There are currently implementations of three different formats:
- FlatBuffers, a format designed for storing large amounts of data for games, designed to be
mmap
ed into memory and accessed very quickly. - Protocol Buffers, a format designed for flexible, upgradeable messaging between systems.
- ORC, a format designed for compact storage and efficient retrieval of data for Hive, a query engine in the Hadoop ecosystem.
- Parquet, another format designed for efficient use in a Hadoop context.
Like almost every answer, it depends. Here are some observations:
- ORC doesn't have good reading support in anything except Java. The C++ implementation can't be passed a search term to make use of ORC's built-in indexes. It might be possible manually, but would be painful to implement.

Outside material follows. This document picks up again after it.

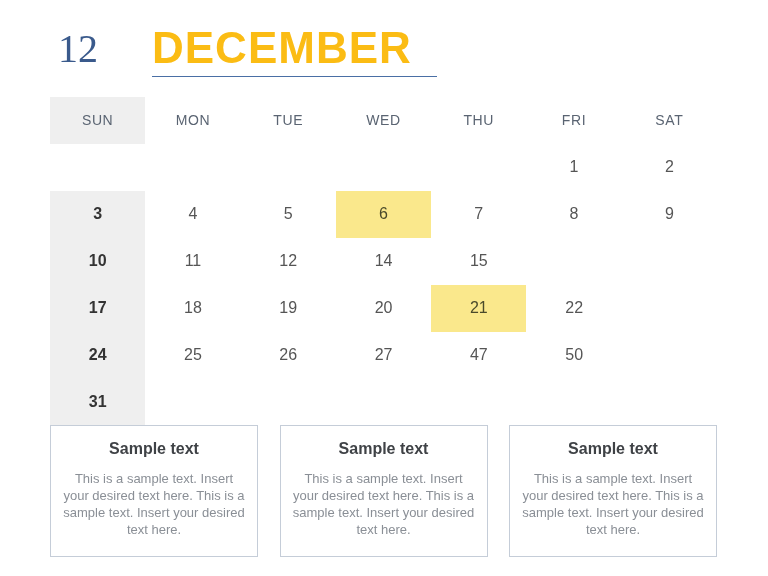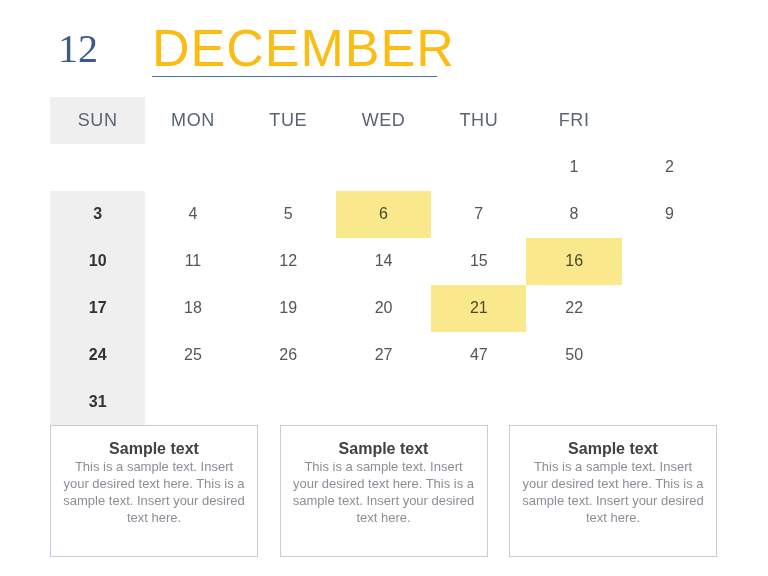"DECEMBER" #month-name { font-size: 52px -> 44px; font-weight: normal -> bold }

- Protocol Buffers is not designed for large messages, and will not load anything larger than about 60MiB. This makes a lot of sense, given Protocol Buffers is designed for network messaging. It would be possible to split up the histogram into multiple segments, but at the cost of needing to load each segment separately.
- Parquet has a fully-functional C++ library, which is great. But the API is not exactly ergonomic, and appears to require reading through the row groups and columns individually, rather than exposing a unified query interface to them. This makes the code more complex and more likely to contain bugs.

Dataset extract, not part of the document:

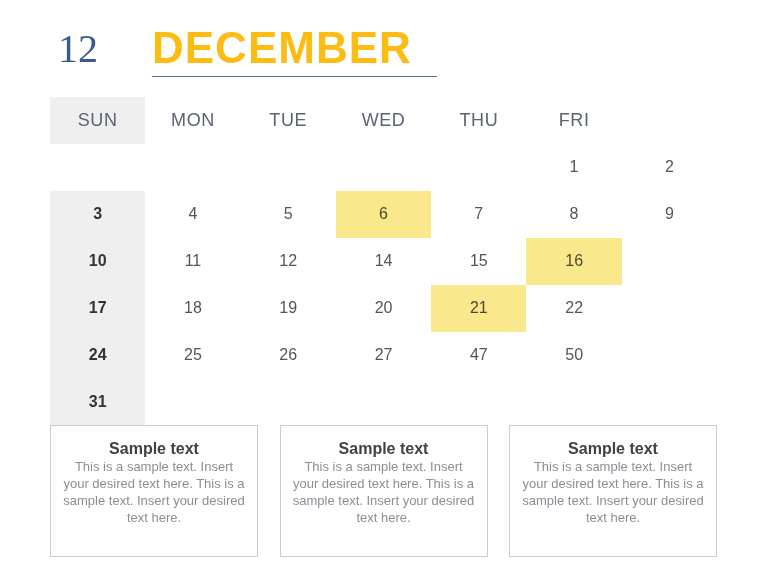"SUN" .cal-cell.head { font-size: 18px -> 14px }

For the example that's coded here, with 10,000 segments and a somewhat realistically random distribution of data, we get the following timings:
Format | Per-iteration time (s) | One-off setup time (s) | File size (MiB) |
---|---|---|---|
FlatBuffers | 1.85e-6 | 2.7e-3 | 36 |
Protocol Buffers | 16.92 | 0.349 | 46 |
ORC | 0.134 | 0.450 | 5.3 |
Parquet | 0.942 | 8.2e-2 | 26 |
These data would suggest that ORC is a great format for compact storage and bulk querying, as long as you want to write everything in Java. FlatBuffers is a great format for accessing data quickly, and compresses down to 16MiB with gzip -9
or 7.1MiB with xz -9
if a one-off decompression is an okay price to pay (e.g: for a game, at installation time) - about 0.3s for gzip
or 0.7s for xz
.
Protocol Buffers is not a suitable format for this kind of data, unless wrapped in another format to keep the individual message size small. The wide availability of other formats would suggest that developing yet another container format would not be a productive use of effort.
Parquet also appears to be unsuitable for this kind of data. Although the setup time is low, the per-iteration time is so much greater than FlatBuffers and ORC that a single iteration masks the fast setup time and means the total time is greater than either of the others. The file size is also considerably larger than ORC, so Parquet is neither the fastest nor the most compact format for this benchmark.

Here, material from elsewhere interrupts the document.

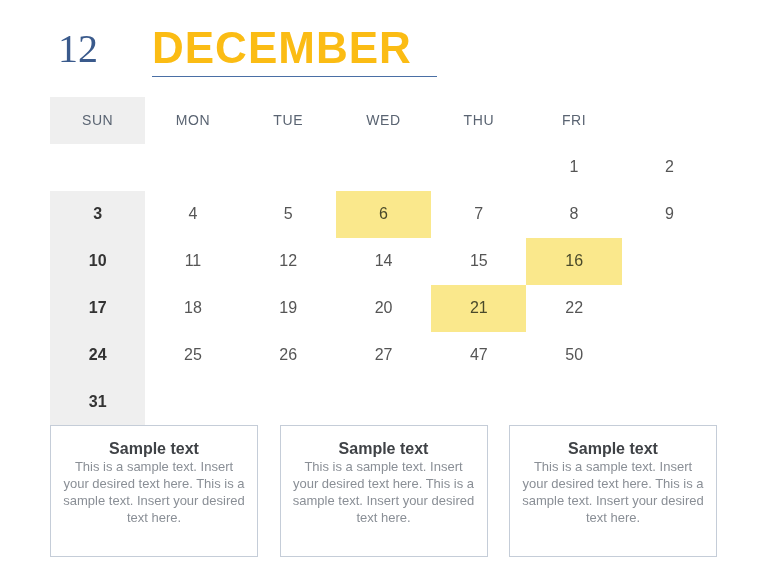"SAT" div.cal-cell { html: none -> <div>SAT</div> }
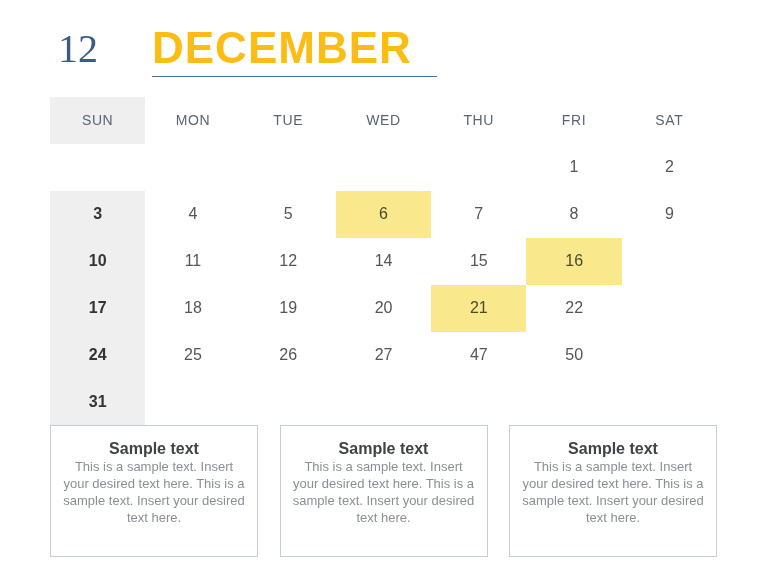"16" div.cal-cell { html: <div>16</div> -> none }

Other benchmarks and use-cases may result in different trade-offs, and you should always benchmark with realistic data to find the results for your unique case.
At this point, only the one structure has been studied:
- A "flat" structure for ORC, since ORC flattens the structure anyway. A more structured format could be forced by using a
List
for one of the columns. - A "hybrid" structure for FlatBuffers and Protocol Buffers, which treats the vehicle type and segment ID as "structured" elements, with an unstructured "flat" list of day, hour, next segment ID and bucketed speed data.
All code in this repository is available under the LGPLv3 or later. Please read the license text for more information.